FedRAMP is a government-wide program that provides a standardized approach to security assessment, authorization, and continuous monitoring for cloud-based services. FedRAMP uses a “do once, use many times” framework that intends to saves costs, time, and staff required to conduct redundant agency security assessments and process monitoring reports.
EuroPrise is a European certification scheme that certifies compliance of IT products and services with a catalogue of criteria that are based on the European Data Protection directives (95/46/EC and 2002/58/EC) and opinions of Article 29 working party. The EuroPrise trustmark is awarded after (1) an evaluation by an independent accredited auditor and (2) the validation of the produced evaluation report by the Europrise certification body.

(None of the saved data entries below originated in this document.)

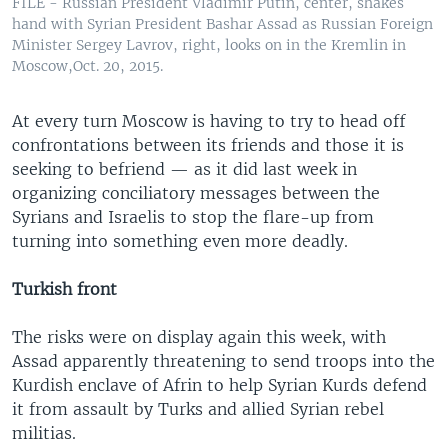
FILE - Russian President Vladimir Putin, center, shakes
hand with Syrian President Bashar Assad as Russian Foreign
Minister Sergey Lavrov, right, looks on in the Kremlin in
Moscow,Oct. 20, 2015.
At every turn Moscow is having to try to head off
confrontations between its friends and those it is
seeking to befriend — as it did last week in
organizing conciliatory messages between the
Syrians and Israelis to stop the flare-up from
turning into something even more deadly.
Turkish front
The risks were on display again this week, with
Assad apparently threatening to send troops into the
Kurdish enclave of Afrin to help Syrian Kurds defend
it from assault by Turks and allied Syrian rebel
militias.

For over 20 years, Certified Public Accountants have performed specialized audits of information technology (IT) internal controls at service organizations. During this time, a report by a CPA firm has become the standard for reporting on internal controls at a service organization as required by the U.S. Government, Security and Exchange Commission (SEC), the financial services industry, and standard contract terms with countless service organization users. One of the main reasons for this wide adoption has been that the professional standards that underpin these CPA reports provide customers with a basis for relying on the reports’ conclusions. The objective of these service organization reports (SOC) has been to provide the customers of service organizations, and the auditors of those customers, assurance over the effective operation of IT controls designed to address IT risk to information processing. To provide the framework for CPAs to examine controls and to help management understand the related risks, the American Institute of Certified Public Accountants (AICPA) established three Service Organization Control (SOC) reporting options (SOC 1, SOC 2 and SOC 3 reports).
ISO/IEC 27001 is the international standard for information security management. It outlines how to put in place an independently assessed and certified information security management system. This allows you to more effectively secure all financial and confidential data, so minimizing the likelihood of it being accessed illegally or without permission.